CHECK YOUR UNDERSTANDING:
A. In the Braves game story, what ended Atlanta's 14-game winning streak?
B. Write the next part of the Braves game story, picking up after its final sentence.

SELECTED PASSAGE:
ATLANTA - Fredi Gonzalez almost never talks about the Great Collapse of 2011. The third-year Atlanta Braves skipper may have lost much hair and sleep and confidence over that grim September swoon. Losing 18 of your final 26 games, and all of an 8.5-game lead for a wildcard berth over the season's final month will do that to a guy.
Still, he normally keeps that frustration pretty well hidden. Just like the 11 active players from that 2011 team who are still logging important minutes on the 2013 Braves.
Yet if his memory didn't exactly morph into widespread panic during Sunday afternoon's game against Miami, at least a silly millimeter of concern crossed Gonzalez's mind. Not so much because a wild pitch had ended the team's 14-game winning streak on Saturday night in a 1-0 defeat. Everyone loses a few over 162 games.
But now Saturday had rolled into Sunday and the Braves were already down 3-0 to the Marlins before the second inning was half done.
"You lose 1-0 on a wild pitch Saturday night, then start this one the way we did," began Gonzalez late Sunday afternoon. "You kind of think, 'Oh, no, it's going to be one of those days."
Instead, it became another one of those days the 2013 Braves are becoming known for, days of comebacks and clutch hits and cool pitching under fire.
That 3-0 hole became a 9-4 victory, Atlanta's 72nd of the year against just 46 defeats, the best record in all of baseball. The NL East lead is now 14.5 games over the Washington Nationals.
"It's what we've been doing all year," said Big Peach native Jason Heyward after posting his first four-hit game since September of 2010. "Just help each other out."
Said Freddie Freeman, who helped mightily with a three-run homer in the fifth to briefly turn a 3-1 deficit into a 4-3 lead before the Marlins tied it at 4-all: "We never panic. One guy gets on, another moves him over, another gets him home. There's a lot of trust in our guys right now. We really believe in each other."
This was the way it used to be in the Braves' good ol' days, when one of the best starting pitching staffs ever assembled - Greg Maddux, Tom Glavine, John Smoltz, etc. - kept it close and a few savvy hitters (Chipper Jones, Javy Lopez, Fred McGriff, David Justice) would produce just enough runs to almost always win.
"Yeah, I see some of that with this team," said Gonzalez, a former Braves coach under Bobby Cox who then managed against them as the Marlins skipper.

EXERCISE DATA:
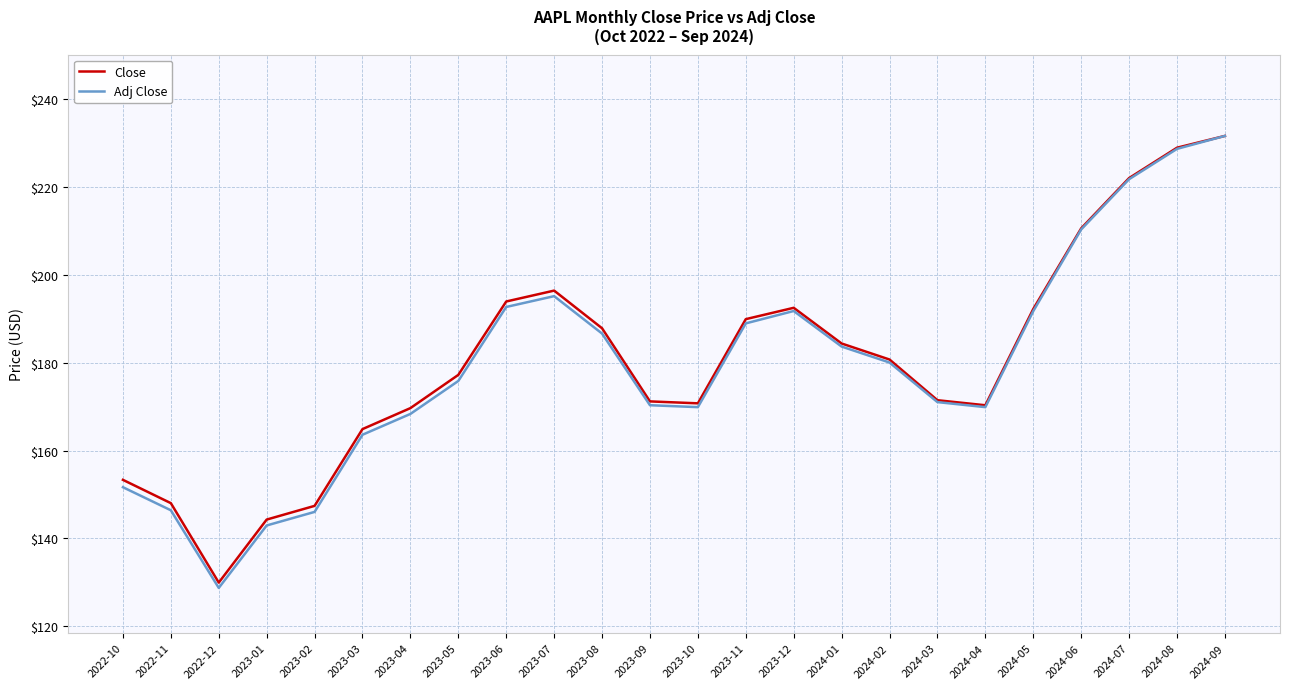

Which series has the widest spread of values?

Adj Close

ANSWERS FOR THE TASKS:
A. A wild pitch in a 1-0 loss on Saturday night.

B.
"Those teams had clutch hitting and great pitching. We're starting to get that, too, but our pitchers are pretty young."
Gonzalez paused, then smiled. "Of course, those guys were pretty young when they first started winning, too."
That improbable run of 14 straight playoff berths between 1991 and 2005 aside (not counting the strike-shortened season of 1994), it almost always takes time and experience to build a champion.
To Gonzalez's credit, the 2012 Braves almost never played a group haunted by 2011. They moved one rung up the ladder, making the wildcard spot they'd just missed the season before. That they lost that home game to St. Louis on a controversial infield fly call left a bad taste, but evidently not one nearly strong enough to poison this season.
"This was important, to win this one after what happened Saturday night," said reserve catcher Evan Gattis, who blamed himself for not trapping the wild pitch better. "You don't want something like that to snowball. Yeah, it's just one game, but now it's only one game. We're back in the winning column. That's where we want to stay."
It's still tough to know what to make of these Braves, given the stunning weakness of the NL Least, which should apply to FEMA for disaster relief, given that Atlanta remains the division's only team above .500.
Yet the wins are far from all that's impressive. Atlanta's statistical numbers increasingly suggest that the franchise owning baseball's best record may also be the sport's best team, a club highly capable of winning it all for the first time since 1995.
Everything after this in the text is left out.